Although these bits were more likely to be associated with more severe lesions, even the “gentle” snaffle bit created wounds and bruising, said Tuomola. Half the horses racing with single-jointed snaffles or Nurmos bits had C-D category lesions, she said.
Mares at Greater Risk of Bit-Related Lesions
Interestingly, mares in their study were likely to have more severe lesions than geldings. “This was surprising,” Tuomola said. “If we think theoretically, it is possible that their soft tissues are more vulnerable or that mares really are more anxious and flightier than geldings.

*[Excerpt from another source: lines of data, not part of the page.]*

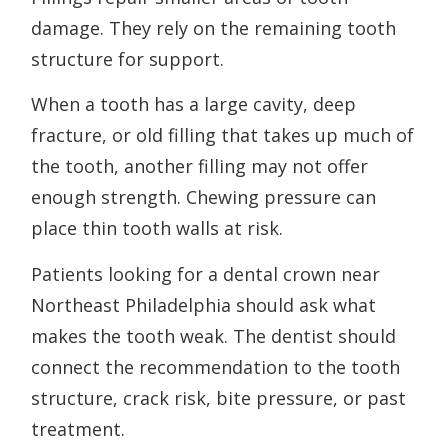
damage. They rely on the remaining tooth
structure for support.
When a tooth has a large cavity, deep
fracture, or old filling that takes up much of
the tooth, another filling may not offer
enough strength. Chewing pressure can
place thin tooth walls at risk.
Patients looking for a dental crown near
Northeast Philadelphia should ask what
makes the tooth weak. The dentist should
connect the recommendation to the tooth
structure, crack risk, bite pressure, or past
treatment.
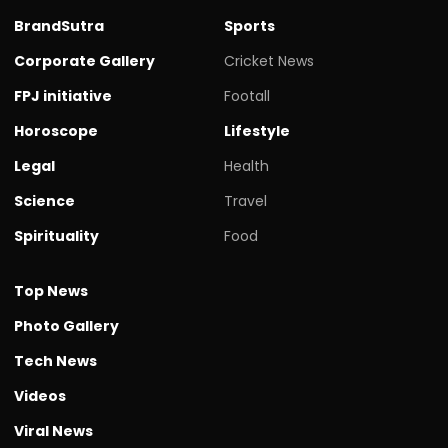
BrandSutra
Sports
Corporate Gallery
Cricket News
FPJ initiative
Footall
Horoscope
Lifestyle
Legal
Health
Science
Travel
Spirituality
Food
Top News
Photo Gallery
Tech News
Videos
Viral News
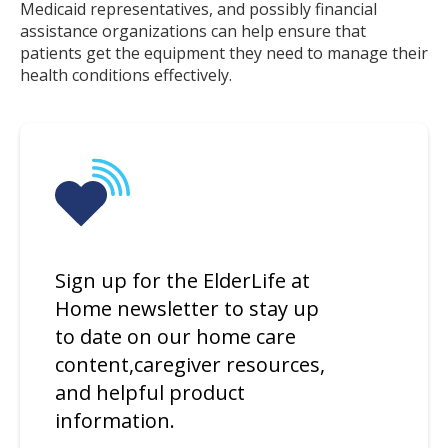
Medicaid representatives, and possibly financial
assistance organizations can help ensure that
patients get the equipment they need to manage their
health conditions effectively.
Sign up for the ElderLife at
Home newsletter to stay up
to date on our home care
content,caregiver resources,
and helpful product
information.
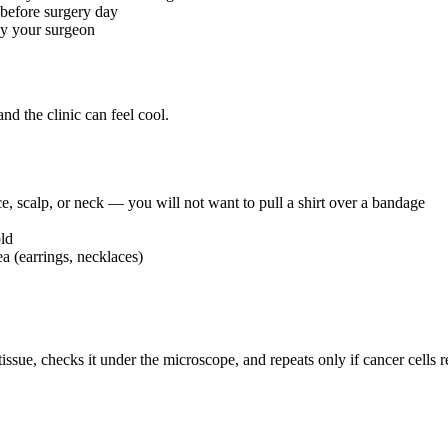
 before surgery day
by your surgeon
and the clinic can feel cool.
ace, scalp, or neck — you will not want to pull a shirt over a bandage
ld
a (earrings, necklaces)
issue, checks it under the microscope, and repeats only if cancer cells 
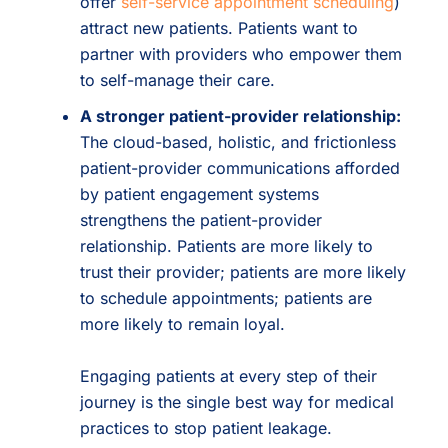
offer
self-service appointment scheduling
)
attract new patients. Patients want to
partner with providers who empower them
to self-manage their care.
A stronger patient-provider relationship:
The cloud-based, holistic, and frictionless
patient-provider communications afforded
by patient engagement systems
strengthens the patient-provider
relationship. Patients are more likely to
trust their provider; patients are more likely
to schedule appointments; patients are
more likely to remain loyal.
Engaging patients at every step of their
journey is the single best way for medical
practices to stop patient leakage.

But scientific studies have also suggested that sex-based stereotypes may compromise mare welfare. For example if a mare has lesion in the mouth and if she expresses conflict behavior (mouth opening, head-tossing …), people might think that the mare is ‘difficult’ because she is a mare, and lesions would then worsen if they’re ignored. But this is theoretical; we do not know if this is the case.”
Even so, people who work with mares should probably monitor their mouths regularly, she added.
No Relation To Performance, but Maybe To Training Difficulties
Although the findings are concerning, they make sense, said Tuomola. “Now that we know the results, it is logical that if trainers have ‘problems’ in driving, it is likely that they try to change the bit type from a basic single-jointed bit to something else, and then we discover the results of that change in the mouth,” she said.
Tuomola’s group didn’t find associations between lesion severity and the horse’s race placings, nor whether the horse broke into a gallop (which can result in disqualification).
“When I worked as a race veterinarian and a horse had lesions, we would sometimes speculate that maybe those lesions resulted from galloping in the race and the driver pulling the reins to get the horse back into trot again,” she said. “But at least in this sample of horses, there was no association between galloping and lesions. Maybe oral lesions result from more long-standing pressure, but we don’t know that. Rein tension measurements would be a good idea.”
The results also contradict a common belief that good performance is a sign of good welfare, she added. “In our study, horses’ performance (placement among top three or prize money) was not different in horses having no lesions or mild lesion status compared to horses having moderate or severe lesion status,” said Tuomola. “It is possible that pain sensation is suppressed under stressful situations. Well-performing horses are not necessarily free from welfare concerns in all life aspects.”
Researcher: ‘Don’t Blame the Bit’
While most horses had bit-related lesions in their mouths, the bit itself might not be to blame, Tuomola said. Bits can be safe if used correctly with good skill and understanding of learning theory, in particular negative reinforcement (well-timed release of pressure in response to the right behavior).
“There were 16% of the horses that did not have any acute oral lesions in the bit area, so it is clearly very well possible to race without lesions,” she said. “The bit itself is not harmful. It’s sort of like good use of a knife. Knives can be very useful. But in the ‘wrong hands,’ they can be very dangerous.”